Ensaios sobre Cinema, Filosofia e Educação

Notas pessoais sobre cinema, filosofia e educação

domingo, fevereiro 26, 2006

Comentários sobre o filme "Edukators"

"Edukators" é um filme alemão, do cineasta Hans Weingartner, sobre três jovens: Jan, Peter e Jule. Eles sofrem sérias privações em função de suas situações financeiras. Movidos por ideais socialistas, eles promovem manifestações pacíficas em protesto contra a desigualdade social.

Um fato que chama a atenção são os elementos conceituais que esses jovens alemães utilizam para fundamentar suas ações. É mister uma reflexão sobre a profundidade com que tais propriedades são ainda determinantes nas relações e no modo de vida do homem contemporâneo.

Jan e Peter, principalmente, investiam suas aspirações na crença de que suas manifestações poderiam culminar com a libertação do mundo das garras da tirania burguesa. É curioso que esses rapazes compreendam o mundo atual com um certo cenário do século XVIII, formado após a Revolução Francesa e que se estendeu até praticamente a década de 90 do século passado, acabando por se desconfigurar, de certa forma, com a queda da União Soviética.

Embora o mundo capitalista ainda obedeça a lógica do capital, alguns avanços já ocorreram no que diz respeito aos direitos humanos. Hoje os trabalhadores contam com legislações que lhes garantam direitos, boas condições de trabalho e de vida. É claro que estas conquistas não podem anular o fato de que o ambiente atual ainda é muito favorável à alienação pois o consumo é o colorário do meio de produção capitalista e, em função deste aspecto, o homem contemporâneo é ainda condicionado por necessidades artificiais.

Além disso, o problema da desigualdade social é um problema ainda não resolvido. Se fosse possível dar uma forma mitológica ao atual sistema que comanda as relações humanas, seria fácil retratá-lo como um reino cuja estrada de acesso esteja bloqueada pelo grande monstro Esfinge, que interrompe o avanço dos mortais ao dito paraíso mediante a famigerada convocação: "decifra-me ou devoro-te". Aqueles que conseguem decifrar o "enigma" da técnica, tem sua passagem liberada, enquanto que os demais são precipitadas a toda sorte de privações.
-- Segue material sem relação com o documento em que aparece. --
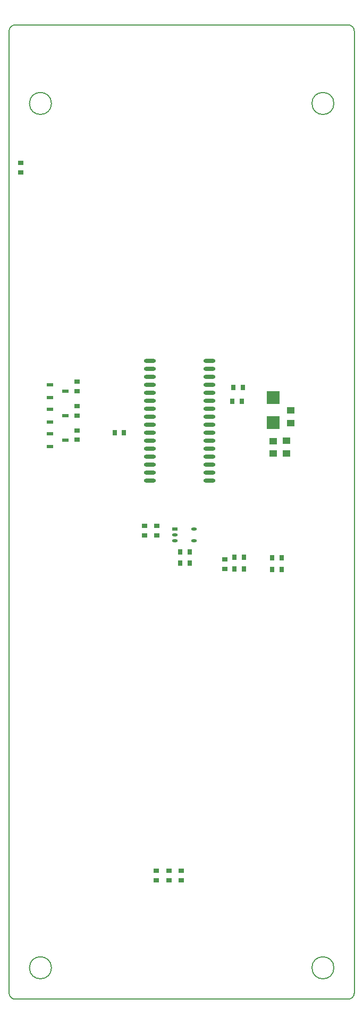
<source format=gtp>
%FSLAX25Y25*%
%MOIN*%
G70*
G01*
G75*
G04 Layer_Color=8421504*
%ADD10R,0.07874X0.07874*%
%ADD11R,0.02756X0.03347*%
%ADD12R,0.03347X0.02756*%
%ADD13R,0.03937X0.02362*%
%ADD14O,0.07480X0.02362*%
%ADD15O,0.03543X0.01969*%
%ADD16O,0.03543X0.01969*%
%ADD17R,0.03543X0.01969*%
%ADD18R,0.05118X0.03937*%
%ADD19C,0.04000*%
%ADD20C,0.01200*%
%ADD21C,0.01000*%
%ADD22C,0.01500*%
%ADD23C,0.03000*%
%ADD24C,0.02000*%
%ADD25C,0.05000*%
%ADD26C,0.00800*%
%ADD27C,0.00500*%
%ADD28C,0.07874*%
%ADD29C,0.03937*%
%ADD30C,0.05906*%
%ADD31C,0.06000*%
%ADD32C,0.04724*%
%ADD33R,0.05906X0.05906*%
%ADD34C,0.03000*%
%ADD35C,0.02000*%
%ADD36C,0.04000*%
%ADD37O,0.06693X0.02165*%
%ADD38O,0.02165X0.06693*%
%ADD39R,0.03000X0.06000*%
%ADD40R,0.03937X0.05118*%
%ADD41C,0.00984*%
%ADD42C,0.02362*%
%ADD43C,0.00787*%
%ADD44C,0.00500*%
D10*
X165600Y-233400D02*
D03*
Y-249148D02*
D03*
D11*
X146006Y-235600D02*
D03*
X140100D02*
D03*
X141400Y-340835D02*
D03*
X147306D02*
D03*
X147300Y-333300D02*
D03*
X141394D02*
D03*
X165100Y-341000D02*
D03*
X171006D02*
D03*
X171000Y-333800D02*
D03*
X165094D02*
D03*
X146506Y-227100D02*
D03*
X140600D02*
D03*
X66194Y-255500D02*
D03*
X72100D02*
D03*
X113206Y-330200D02*
D03*
X107300D02*
D03*
X107294Y-337000D02*
D03*
X113200D02*
D03*
D12*
X42800Y-238750D02*
D03*
Y-244656D02*
D03*
X7200Y-92400D02*
D03*
Y-86494D02*
D03*
X42800Y-254000D02*
D03*
Y-259906D02*
D03*
X135400Y-334894D02*
D03*
Y-340800D02*
D03*
X92400Y-535806D02*
D03*
Y-529900D02*
D03*
X100400Y-535806D02*
D03*
Y-529900D02*
D03*
X108100Y-535806D02*
D03*
Y-529900D02*
D03*
X92500Y-313794D02*
D03*
Y-319700D02*
D03*
X84900Y-319706D02*
D03*
Y-313800D02*
D03*
X42800Y-223500D02*
D03*
Y-229406D02*
D03*
D13*
X25532Y-233265D02*
D03*
X35374Y-229328D02*
D03*
X25532Y-225391D02*
D03*
Y-248620D02*
D03*
X35374Y-244683D02*
D03*
X25532Y-240746D02*
D03*
Y-263974D02*
D03*
X35374Y-260037D02*
D03*
X25532Y-256100D02*
D03*
D14*
X88201Y-210500D02*
D03*
Y-215500D02*
D03*
Y-220500D02*
D03*
Y-225500D02*
D03*
Y-230500D02*
D03*
Y-235500D02*
D03*
Y-240500D02*
D03*
Y-245500D02*
D03*
Y-250500D02*
D03*
Y-255500D02*
D03*
Y-260500D02*
D03*
Y-265500D02*
D03*
Y-270500D02*
D03*
Y-275500D02*
D03*
Y-280500D02*
D03*
Y-285500D02*
D03*
X125799Y-210500D02*
D03*
Y-215500D02*
D03*
Y-220500D02*
D03*
Y-225500D02*
D03*
Y-230500D02*
D03*
Y-235500D02*
D03*
Y-240500D02*
D03*
Y-245500D02*
D03*
Y-250500D02*
D03*
Y-255500D02*
D03*
Y-260500D02*
D03*
Y-265500D02*
D03*
Y-270500D02*
D03*
Y-275500D02*
D03*
Y-280500D02*
D03*
Y-285500D02*
D03*
D15*
X104100Y-323180D02*
D03*
Y-319440D02*
D03*
X115911Y-323180D02*
D03*
D16*
Y-315700D02*
D03*
D17*
X104100D02*
D03*
D18*
X176800Y-241426D02*
D03*
Y-249300D02*
D03*
X165500Y-268474D02*
D03*
Y-260600D02*
D03*
X174100Y-268374D02*
D03*
Y-260500D02*
D03*
D27*
X212598Y-610236D02*
G03*
X216535Y-606299I0J3937D01*
G01*
X0D02*
G03*
X3937Y-610236I3937J0D01*
G01*
X216535Y-3937D02*
G03*
X212598Y0I-3937J0D01*
G01*
X3937D02*
G03*
X0Y-3937I0J-3937D01*
G01*
X203740Y-590551D02*
G03*
X203740Y-590551I-6890J0D01*
G01*
X26575D02*
G03*
X26575Y-590551I-6890J0D01*
G01*
X203740Y-49213D02*
G03*
X203740Y-49213I-6890J0D01*
G01*
X26575D02*
G03*
X26575Y-49213I-6890J0D01*
G01*
X3937Y0D02*
X212500D01*
X0Y-606299D02*
Y-3937D01*
X216535Y-606265D02*
Y-4035D01*
X3937Y-610236D02*
X212564D01*
M02*

</source>
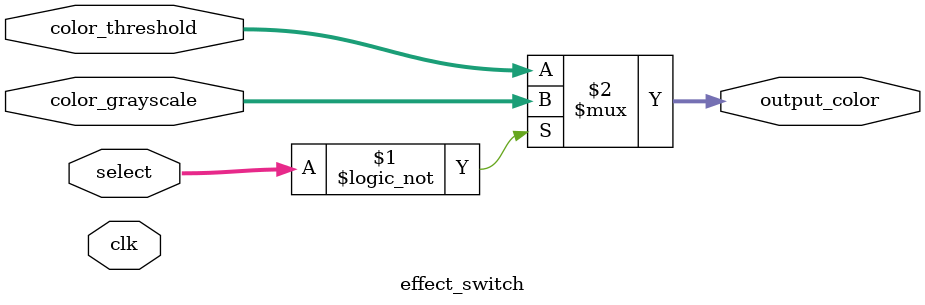
<source format=v>
`timescale 1ns / 1ps


module effect_switch(
    input wire clk,
    input wire [7:0] select,
    input wire [23:0] color_grayscale,
    input wire [23:0] color_threshold,
    output wire [23:0] output_color
    );
    
//initial
//begin
////    select = 8'h00;
//    output_color = color_grayscale;
//end

//always@(select)
//begin
//    if (select == 0)
//    begin
//        output_color <= color_grayscale;
//    end
//end

    assign output_color = (select == 0) ? color_grayscale : color_threshold;
    
endmodule

</source>
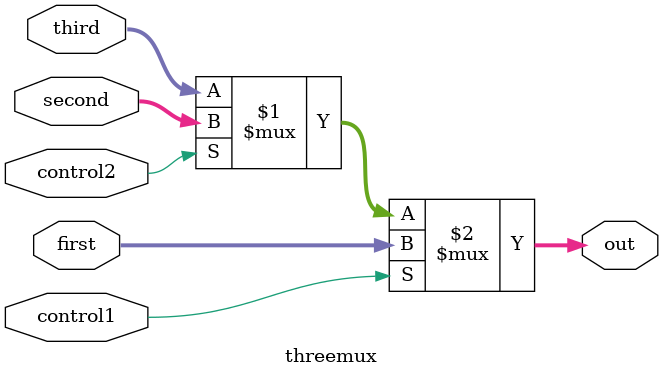
<source format=v>
module threemux #(parameter WIDTH = 32)
            (input control1, control2,
             input [WIDTH - 1:0] first,
             input [WIDTH - 1:0] second,
             input [WIDTH - 1:0] third,
             output [WIDTH - 1:0] out);

assign out = control1 ? first : control2 ? second : third;

endmodule

</source>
Todavia, é difícil não encarar as motivações da Jan e Peter como uma lembrança romântica dos tempos em que os soviéticos controlavam o leste europeu. Época esta em que o desemprego, nesta região, atingia níveis quase nulos. Não só na Europa, mas também na própria Rússia, é comum ouvir ou ler relatos nostálgicos. Alguns jornais já noticiaram que os russos, depois de terem experimentado a Coca-Cola e o Big-Mac, sentem saudades da burocracia socialista. Eles afirmam que o serviço público era mais eficiente e o atendimento era muito melhor.
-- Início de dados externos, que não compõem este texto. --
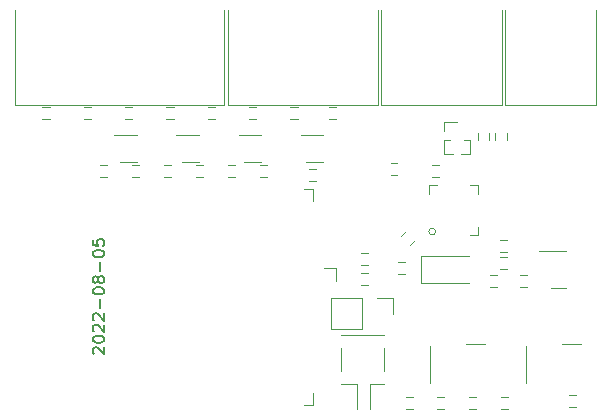
<source format=gbr>
%TF.GenerationSoftware,KiCad,Pcbnew,(6.0.5-0)*%
%TF.CreationDate,2022-08-07T09:40:22+01:00*%
%TF.ProjectId,Access,41636365-7373-42e6-9b69-6361645f7063,3*%
%TF.SameCoordinates,Original*%
%TF.FileFunction,Legend,Top*%
%TF.FilePolarity,Positive*%
%FSLAX46Y46*%
G04 Gerber Fmt 4.6, Leading zero omitted, Abs format (unit mm)*
G04 Created by KiCad (PCBNEW (6.0.5-0)) date 2022-08-07 09:40:22*
%MOMM*%
%LPD*%
G01*
G04 APERTURE LIST*
%ADD10C,0.150000*%
%ADD11C,0.120000*%
G04 APERTURE END LIST*
D10*
X107047619Y-95157142D02*
X107000000Y-95109523D01*
X106952380Y-95014285D01*
X106952380Y-94776190D01*
X107000000Y-94680952D01*
X107047619Y-94633333D01*
X107142857Y-94585714D01*
X107238095Y-94585714D01*
X107380952Y-94633333D01*
X107952380Y-95204761D01*
X107952380Y-94585714D01*
X106952380Y-93966666D02*
X106952380Y-93871428D01*
X107000000Y-93776190D01*
X107047619Y-93728571D01*
X107142857Y-93680952D01*
X107333333Y-93633333D01*
X107571428Y-93633333D01*
X107761904Y-93680952D01*
X107857142Y-93728571D01*
X107904761Y-93776190D01*
X107952380Y-93871428D01*
X107952380Y-93966666D01*
X107904761Y-94061904D01*
X107857142Y-94109523D01*
X107761904Y-94157142D01*
X107571428Y-94204761D01*
X107333333Y-94204761D01*
X107142857Y-94157142D01*
X107047619Y-94109523D01*
X107000000Y-94061904D01*
X106952380Y-93966666D01*
X107047619Y-93252380D02*
X107000000Y-93204761D01*
X106952380Y-93109523D01*
X106952380Y-92871428D01*
X107000000Y-92776190D01*
X107047619Y-92728571D01*
X107142857Y-92680952D01*
X107238095Y-92680952D01*
X107380952Y-92728571D01*
X107952380Y-93300000D01*
X107952380Y-92680952D01*
X107047619Y-92300000D02*
X107000000Y-92252380D01*
X106952380Y-92157142D01*
X106952380Y-91919047D01*
X107000000Y-91823809D01*
X107047619Y-91776190D01*
X107142857Y-91728571D01*
X107238095Y-91728571D01*
X107380952Y-91776190D01*
X107952380Y-92347619D01*
X107952380Y-91728571D01*
X107571428Y-91300000D02*
X107571428Y-90538095D01*
X106952380Y-89871428D02*
X106952380Y-89776190D01*
X107000000Y-89680952D01*
X107047619Y-89633333D01*
X107142857Y-89585714D01*
X107333333Y-89538095D01*
X107571428Y-89538095D01*
X107761904Y-89585714D01*
X107857142Y-89633333D01*
X107904761Y-89680952D01*
X107952380Y-89776190D01*
X107952380Y-89871428D01*
X107904761Y-89966666D01*
X107857142Y-90014285D01*
X107761904Y-90061904D01*
X107571428Y-90109523D01*
X107333333Y-90109523D01*
X107142857Y-90061904D01*
X107047619Y-90014285D01*
X107000000Y-89966666D01*
X106952380Y-89871428D01*
X107380952Y-88966666D02*
X107333333Y-89061904D01*
X107285714Y-89109523D01*
X107190476Y-89157142D01*
X107142857Y-89157142D01*
X107047619Y-89109523D01*
X107000000Y-89061904D01*
X106952380Y-88966666D01*
X106952380Y-88776190D01*
X107000000Y-88680952D01*
X107047619Y-88633333D01*
X107142857Y-88585714D01*
X107190476Y-88585714D01*
X107285714Y-88633333D01*
X107333333Y-88680952D01*
X107380952Y-88776190D01*
X107380952Y-88966666D01*
X107428571Y-89061904D01*
X107476190Y-89109523D01*
X107571428Y-89157142D01*
X107761904Y-89157142D01*
X107857142Y-89109523D01*
X107904761Y-89061904D01*
X107952380Y-88966666D01*
X107952380Y-88776190D01*
X107904761Y-88680952D01*
X107857142Y-88633333D01*
X107761904Y-88585714D01*
X107571428Y-88585714D01*
X107476190Y-88633333D01*
X107428571Y-88680952D01*
X107380952Y-88776190D01*
X107571428Y-88157142D02*
X107571428Y-87395238D01*
X106952380Y-86728571D02*
X106952380Y-86633333D01*
X107000000Y-86538095D01*
X107047619Y-86490476D01*
X107142857Y-86442857D01*
X107333333Y-86395238D01*
X107571428Y-86395238D01*
X107761904Y-86442857D01*
X107857142Y-86490476D01*
X107904761Y-86538095D01*
X107952380Y-86633333D01*
X107952380Y-86728571D01*
X107904761Y-86823809D01*
X107857142Y-86871428D01*
X107761904Y-86919047D01*
X107571428Y-86966666D01*
X107333333Y-86966666D01*
X107142857Y-86919047D01*
X107047619Y-86871428D01*
X107000000Y-86823809D01*
X106952380Y-86728571D01*
X106952380Y-85490476D02*
X106952380Y-85966666D01*
X107428571Y-86014285D01*
X107380952Y-85966666D01*
X107333333Y-85871428D01*
X107333333Y-85633333D01*
X107380952Y-85538095D01*
X107428571Y-85490476D01*
X107523809Y-85442857D01*
X107761904Y-85442857D01*
X107857142Y-85490476D01*
X107904761Y-85538095D01*
X107952380Y-85633333D01*
X107952380Y-85871428D01*
X107904761Y-85966666D01*
X107857142Y-86014285D01*
D11*
%TO.C,SW1*%
X129300000Y-97750000D02*
X129300000Y-99850000D01*
X131600000Y-93550000D02*
X128000000Y-93550000D01*
X129300000Y-97750000D02*
X128000000Y-97750000D01*
X131600000Y-94650000D02*
X131600000Y-96650000D01*
X128000000Y-94650000D02*
X128000000Y-96650000D01*
X130400000Y-97750000D02*
X130400000Y-99850000D01*
X131600000Y-97750000D02*
X130400000Y-97750000D01*
%TO.C,D8*%
X134790000Y-86865000D02*
X134790000Y-89135000D01*
X138850000Y-86865000D02*
X134790000Y-86865000D01*
X134790000Y-89135000D02*
X138850000Y-89135000D01*
%TO.C,J5*%
X149600000Y-74050000D02*
X141900000Y-74050000D01*
X141900000Y-74050000D02*
X141900000Y-66050000D01*
X149600000Y-74050000D02*
X149600000Y-66050000D01*
%TO.C,J6*%
X141600000Y-74050000D02*
X131400000Y-74050000D01*
X141600000Y-74050000D02*
X141600000Y-66050000D01*
X131400000Y-74050000D02*
X131400000Y-66050000D01*
%TO.C,R16*%
X132754724Y-78977500D02*
X132245276Y-78977500D01*
X132754724Y-80022500D02*
X132245276Y-80022500D01*
%TO.C,R15*%
X141450000Y-87000000D02*
X142050000Y-87000000D01*
X141450000Y-88000000D02*
X142050000Y-88000000D01*
%TO.C,R14*%
X141450000Y-86500000D02*
X142050000Y-86500000D01*
X141450000Y-85500000D02*
X142050000Y-85500000D01*
%TO.C,U2*%
X139610000Y-80890000D02*
X138885000Y-80890000D01*
X139610000Y-81615000D02*
X139610000Y-80890000D01*
X139610000Y-85110000D02*
X138885000Y-85110000D01*
X135390000Y-81615000D02*
X135390000Y-80890000D01*
X139610000Y-84385000D02*
X139610000Y-85110000D01*
X135390000Y-80890000D02*
X136115000Y-80890000D01*
X135982843Y-84800000D02*
G75*
G03*
X135982843Y-84800000I-282843J0D01*
G01*
%TO.C,J2*%
X131100000Y-74050000D02*
X118400000Y-74050000D01*
X131100000Y-74050000D02*
X131100000Y-66050000D01*
X118400000Y-74050000D02*
X118400000Y-66050000D01*
%TO.C,J3*%
X118100000Y-74050000D02*
X118100000Y-66050000D01*
X100400000Y-74050000D02*
X100400000Y-66050000D01*
X118100000Y-74050000D02*
X100400000Y-74050000D01*
%TO.C,R13*%
X141050000Y-76450000D02*
X141050000Y-77050000D01*
X142050000Y-76450000D02*
X142050000Y-77050000D01*
%TO.C,C1*%
X133510571Y-84782323D02*
X133086307Y-85206587D01*
X134217677Y-85489429D02*
X133793413Y-85913693D01*
%TO.C,J4*%
X129755000Y-90420000D02*
X129755000Y-93080000D01*
X132355000Y-90420000D02*
X132355000Y-91750000D01*
X129755000Y-93080000D02*
X127155000Y-93080000D01*
X129755000Y-90420000D02*
X127155000Y-90420000D01*
X131025000Y-90420000D02*
X132355000Y-90420000D01*
X127155000Y-90420000D02*
X127155000Y-93080000D01*
%TO.C,R4*%
X126950000Y-75250000D02*
X127550000Y-75250000D01*
X126950000Y-74250000D02*
X127550000Y-74250000D01*
%TO.C,R5*%
X123700000Y-75250000D02*
X124300000Y-75250000D01*
X123700000Y-74250000D02*
X124300000Y-74250000D01*
%TO.C,D2*%
X121200000Y-76590000D02*
X119300000Y-76590000D01*
X119800000Y-78910000D02*
X121200000Y-78910000D01*
%TO.C,R6*%
X120200000Y-74250000D02*
X120800000Y-74250000D01*
X120200000Y-75250000D02*
X120800000Y-75250000D01*
%TO.C,R7*%
X116700000Y-74250000D02*
X117300000Y-74250000D01*
X116700000Y-75250000D02*
X117300000Y-75250000D01*
%TO.C,D1*%
X126450000Y-76590000D02*
X124550000Y-76590000D01*
X125050000Y-78910000D02*
X126450000Y-78910000D01*
%TO.C,R20*%
X147290000Y-99660000D02*
X147890000Y-99660000D01*
X147290000Y-98660000D02*
X147890000Y-98660000D01*
%TO.C,R12*%
X139550000Y-77050000D02*
X139550000Y-76450000D01*
X140550000Y-77050000D02*
X140550000Y-76450000D01*
%TO.C,D3*%
X115950000Y-76590000D02*
X114050000Y-76590000D01*
X114550000Y-78910000D02*
X115950000Y-78910000D01*
%TO.C,D4*%
X109300000Y-78910000D02*
X110700000Y-78910000D01*
X110700000Y-76590000D02*
X108800000Y-76590000D01*
%TO.C,R8*%
X113200000Y-74250000D02*
X113800000Y-74250000D01*
X113200000Y-75250000D02*
X113800000Y-75250000D01*
%TO.C,R9*%
X109700000Y-75250000D02*
X110300000Y-75250000D01*
X109700000Y-74250000D02*
X110300000Y-74250000D01*
%TO.C,R10*%
X106200000Y-74250000D02*
X106800000Y-74250000D01*
X106200000Y-75250000D02*
X106800000Y-75250000D01*
%TO.C,R11*%
X102700000Y-74250000D02*
X103300000Y-74250000D01*
X102700000Y-75250000D02*
X103300000Y-75250000D01*
%TO.C,C3*%
X121100000Y-80200000D02*
X121700000Y-80200000D01*
X121100000Y-79200000D02*
X121700000Y-79200000D01*
%TO.C,C4*%
X119000000Y-79200000D02*
X118400000Y-79200000D01*
X119000000Y-80200000D02*
X118400000Y-80200000D01*
%TO.C,C5*%
X115700000Y-80200000D02*
X116300000Y-80200000D01*
X115700000Y-79200000D02*
X116300000Y-79200000D01*
%TO.C,C6*%
X113575000Y-80200000D02*
X112975000Y-80200000D01*
X113575000Y-79200000D02*
X112975000Y-79200000D01*
%TO.C,C7*%
X110300000Y-79200000D02*
X110900000Y-79200000D01*
X110300000Y-80200000D02*
X110900000Y-80200000D01*
%TO.C,C8*%
X108200000Y-80200000D02*
X107600000Y-80200000D01*
X108200000Y-79200000D02*
X107600000Y-79200000D01*
%TO.C,C2*%
X125260000Y-80540000D02*
X125860000Y-80540000D01*
X125260000Y-79540000D02*
X125860000Y-79540000D01*
%TO.C,Q1*%
X146400000Y-86440000D02*
X144725000Y-86440000D01*
X146400000Y-89560000D02*
X145750000Y-89560000D01*
X146400000Y-86440000D02*
X147050000Y-86440000D01*
X146400000Y-89560000D02*
X147050000Y-89560000D01*
%TO.C,D5*%
X127525000Y-87900000D02*
X126525000Y-87900000D01*
X127525000Y-89000000D02*
X127525000Y-87900000D01*
%TO.C,R17*%
X132825000Y-87400000D02*
X133425000Y-87400000D01*
X132825000Y-88400000D02*
X133425000Y-88400000D01*
%TO.C,R18*%
X129675000Y-86600000D02*
X130275000Y-86600000D01*
X129675000Y-87600000D02*
X130275000Y-87600000D01*
%TO.C,R19*%
X129675000Y-89300000D02*
X130275000Y-89300000D01*
X129675000Y-88300000D02*
X130275000Y-88300000D01*
%TO.C,U5*%
X135515000Y-97600000D02*
X135515000Y-94500000D01*
X138565000Y-94325000D02*
X140165000Y-94325000D01*
%TO.C,JP1*%
X136690000Y-76250000D02*
X136690000Y-75490000D01*
X138910000Y-77010000D02*
X138910000Y-78215000D01*
X136690000Y-77010000D02*
X136690000Y-78215000D01*
X136690000Y-77010000D02*
X137236529Y-77010000D01*
X138363471Y-77010000D02*
X138910000Y-77010000D01*
X138107530Y-78215000D02*
X138910000Y-78215000D01*
X136690000Y-75490000D02*
X137800000Y-75490000D01*
X136690000Y-78215000D02*
X137492470Y-78215000D01*
%TO.C,R21*%
X138840000Y-99800000D02*
X139440000Y-99800000D01*
X138840000Y-98800000D02*
X139440000Y-98800000D01*
%TO.C,R24*%
X133440000Y-98800000D02*
X134040000Y-98800000D01*
X133440000Y-99800000D02*
X134040000Y-99800000D01*
%TO.C,R2*%
X140600000Y-88500000D02*
X141200000Y-88500000D01*
X140600000Y-89500000D02*
X141200000Y-89500000D01*
%TO.C,R3*%
X143100000Y-88500000D02*
X143700000Y-88500000D01*
X143100000Y-89500000D02*
X143700000Y-89500000D01*
%TO.C,R22*%
X136740000Y-98800000D02*
X136140000Y-98800000D01*
X136740000Y-99800000D02*
X136140000Y-99800000D01*
%TO.C,U4*%
X143615000Y-97600000D02*
X143615000Y-94500000D01*
X146665000Y-94325000D02*
X148265000Y-94325000D01*
%TO.C,U1*%
X125635000Y-81230000D02*
X125635000Y-82230000D01*
X125635000Y-99470000D02*
X125635000Y-98470000D01*
X124855000Y-99470000D02*
X125635000Y-99470000D01*
X124855000Y-81230000D02*
X125635000Y-81230000D01*
%TO.C,R23*%
X142140000Y-98800000D02*
X141540000Y-98800000D01*
X142140000Y-99800000D02*
X141540000Y-99800000D01*
%TO.C,R1*%
X135700000Y-79200000D02*
X136300000Y-79200000D01*
X135700000Y-80200000D02*
X136300000Y-80200000D01*
%TD*%
M02*

</source>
Em "Edukators", tal aspecto é retratado de forma muito interessante. O magnata Hardenberg, em contato com os jovens idealistas, passa a recordar-se da sua juventude marcada pela militância. Em uma das falas do personagem, ele relata que acabou esquecendo este passado de lutas quando, com o seu casamento, passou a se preocupar em adquirir um lugar fixo para morar, depois vieram os filhos, superações de problemas e desafios, até que acabou dando certo nos negócios lançando definitivamente suas reminiscências juvenis ao enfadado lugar das "boas lembranças".

Talvez seja realmente fundamental que todas as necessidades artificiais cultivadas pelo ser humano atualmente sejam supridas a ponto de que, liberto de tais preocupações, possa voltar seus olhos novamente para o rastro de desigualdades, criminalidade, miséria, fome, devastação do meio ambiente, deixadas pelas operações em torno do capital.

Entretanto, as manifestações dos jovens "Edukators" são comoventes pois elas deixam muito claro que os jovens ainda se preocupam com o rumo que a sociedade tomou ansiando por transformações. Apenas ainda falta um mecanismo que realmente leve ao "super-aquecimento" a atual máquina política e econômica tornando indispensável o surgimento de reais alternativas.

Dica de leitura:

ZOLA, Émile. Germinal. São Paulo: Companhia das Letras, 2000.